The sun goes down in a cold pale flare of light.
The trees grow dark: the shadows lean to the east:
And lights wink out through the windows, one by one.
A clamor of frosty sirens mourns at the night.
Pale slate-grey clouds whirl up from the sunken sun.

And the wandering one, the inquisitive dreamer of dreams,
The eternal asker of answers, stands in the street,
And lifts his palms for the first cold ghost of rain.
The purple lights leap down the hill before him.
The gorgeous night has begun again.

'I will ask them all, I will ask them all their dreams,
I will hold my light above them and seek their faces.
I will hear them whisper, invisible in their veins . . .'
The eternal asker of answers becomes as the darkness,
Or as a wind blown over a myriad forest,
Or as the numberless voices of long-drawn rains.

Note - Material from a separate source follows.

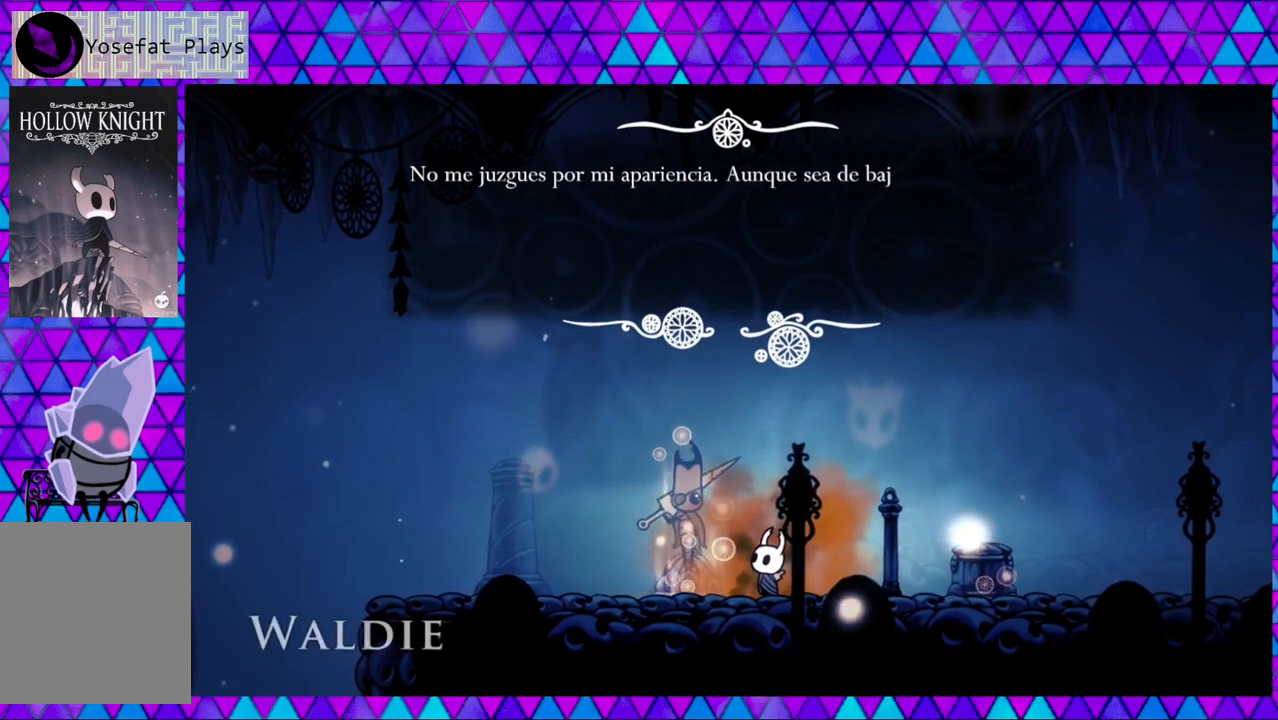
{"buttons": [], "left_stick": "center", "right_stick": "center", "events": []}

We hear him and take him among us, like a wind of music,
Like the ghost of a music we have somewhere heard;
We crowd through the streets in a dazzle of pallid lamplight,
We pour in a sinister wave, ascend a stair,
With laughter and cry, and word upon murmured word;
We flow, we descend, we turn . . . and the eternal dreamer
Moves among us like light, like evening air . . .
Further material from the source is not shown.